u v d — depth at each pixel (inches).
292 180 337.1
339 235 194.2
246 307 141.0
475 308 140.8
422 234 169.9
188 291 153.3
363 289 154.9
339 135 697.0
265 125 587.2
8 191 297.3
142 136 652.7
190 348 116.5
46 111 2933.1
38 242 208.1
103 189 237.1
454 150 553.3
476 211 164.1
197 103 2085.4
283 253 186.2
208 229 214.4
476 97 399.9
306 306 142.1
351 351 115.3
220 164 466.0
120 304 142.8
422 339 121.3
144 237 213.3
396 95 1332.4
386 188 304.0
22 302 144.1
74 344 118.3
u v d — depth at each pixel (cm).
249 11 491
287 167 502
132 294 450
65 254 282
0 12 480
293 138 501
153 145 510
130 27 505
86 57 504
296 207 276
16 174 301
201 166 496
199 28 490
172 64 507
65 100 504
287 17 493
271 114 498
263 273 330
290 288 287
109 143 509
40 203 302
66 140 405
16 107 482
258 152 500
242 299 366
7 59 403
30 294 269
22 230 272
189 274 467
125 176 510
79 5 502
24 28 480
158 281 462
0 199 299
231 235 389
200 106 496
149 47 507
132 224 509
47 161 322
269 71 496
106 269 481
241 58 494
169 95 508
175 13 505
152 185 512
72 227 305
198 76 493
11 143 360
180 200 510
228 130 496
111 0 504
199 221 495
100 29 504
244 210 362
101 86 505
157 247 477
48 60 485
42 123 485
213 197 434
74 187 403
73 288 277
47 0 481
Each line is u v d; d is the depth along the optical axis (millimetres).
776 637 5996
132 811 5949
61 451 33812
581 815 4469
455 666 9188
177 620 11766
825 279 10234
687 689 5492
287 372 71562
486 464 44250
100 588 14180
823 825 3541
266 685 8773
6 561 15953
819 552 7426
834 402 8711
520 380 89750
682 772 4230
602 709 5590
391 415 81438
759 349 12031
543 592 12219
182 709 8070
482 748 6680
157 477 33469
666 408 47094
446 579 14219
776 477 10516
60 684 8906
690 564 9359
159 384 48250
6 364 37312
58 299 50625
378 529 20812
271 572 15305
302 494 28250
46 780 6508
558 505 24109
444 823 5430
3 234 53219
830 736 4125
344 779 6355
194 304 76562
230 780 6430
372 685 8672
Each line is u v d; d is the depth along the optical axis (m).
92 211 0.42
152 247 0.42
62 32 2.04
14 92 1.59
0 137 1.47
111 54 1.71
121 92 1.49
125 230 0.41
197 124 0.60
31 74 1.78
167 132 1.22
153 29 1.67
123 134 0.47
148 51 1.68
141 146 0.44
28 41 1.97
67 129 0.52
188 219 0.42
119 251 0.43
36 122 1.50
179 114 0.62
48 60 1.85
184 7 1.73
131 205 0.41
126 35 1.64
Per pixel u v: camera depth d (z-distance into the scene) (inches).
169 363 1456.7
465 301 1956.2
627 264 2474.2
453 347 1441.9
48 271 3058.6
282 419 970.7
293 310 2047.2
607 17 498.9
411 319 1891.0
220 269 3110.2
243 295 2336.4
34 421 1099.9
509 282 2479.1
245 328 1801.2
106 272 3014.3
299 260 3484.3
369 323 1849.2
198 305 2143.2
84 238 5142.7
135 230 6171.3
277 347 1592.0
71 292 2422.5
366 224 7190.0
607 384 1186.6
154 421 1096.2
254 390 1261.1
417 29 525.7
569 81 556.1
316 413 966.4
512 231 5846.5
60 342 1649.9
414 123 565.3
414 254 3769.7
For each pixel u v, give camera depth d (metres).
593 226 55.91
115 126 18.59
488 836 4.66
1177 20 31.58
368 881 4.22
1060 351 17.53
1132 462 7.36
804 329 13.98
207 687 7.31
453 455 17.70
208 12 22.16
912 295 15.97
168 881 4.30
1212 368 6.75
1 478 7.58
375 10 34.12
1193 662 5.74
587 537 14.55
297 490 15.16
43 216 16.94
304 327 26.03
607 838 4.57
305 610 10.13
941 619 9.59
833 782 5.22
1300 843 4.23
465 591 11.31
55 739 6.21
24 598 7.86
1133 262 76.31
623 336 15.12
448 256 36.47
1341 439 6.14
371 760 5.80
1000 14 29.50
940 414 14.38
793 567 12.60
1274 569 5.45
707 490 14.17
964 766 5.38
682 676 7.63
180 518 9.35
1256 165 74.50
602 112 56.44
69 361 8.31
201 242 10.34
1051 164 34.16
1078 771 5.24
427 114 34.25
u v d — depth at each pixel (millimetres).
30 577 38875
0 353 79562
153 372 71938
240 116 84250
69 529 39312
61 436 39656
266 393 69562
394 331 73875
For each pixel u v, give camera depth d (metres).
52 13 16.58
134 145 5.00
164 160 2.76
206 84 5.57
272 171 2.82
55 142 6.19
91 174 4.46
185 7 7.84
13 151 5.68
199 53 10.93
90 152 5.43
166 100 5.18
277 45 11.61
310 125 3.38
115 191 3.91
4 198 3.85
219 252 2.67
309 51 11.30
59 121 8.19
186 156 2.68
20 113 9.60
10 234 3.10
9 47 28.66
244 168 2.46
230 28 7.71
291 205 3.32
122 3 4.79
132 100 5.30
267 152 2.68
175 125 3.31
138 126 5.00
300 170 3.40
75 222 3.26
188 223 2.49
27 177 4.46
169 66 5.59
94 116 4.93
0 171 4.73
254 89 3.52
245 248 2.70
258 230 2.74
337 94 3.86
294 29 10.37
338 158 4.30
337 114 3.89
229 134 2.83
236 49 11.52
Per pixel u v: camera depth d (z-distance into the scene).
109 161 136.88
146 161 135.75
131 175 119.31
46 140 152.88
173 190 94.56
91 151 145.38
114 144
____
TASK STATEMENT
Each line with "inches" in it must be identified and copied from the material.

ANSWER BOX
u v d — depth at each pixel (inches).
Per pixel u v: camera depth d (z-distance into the scene) (inches).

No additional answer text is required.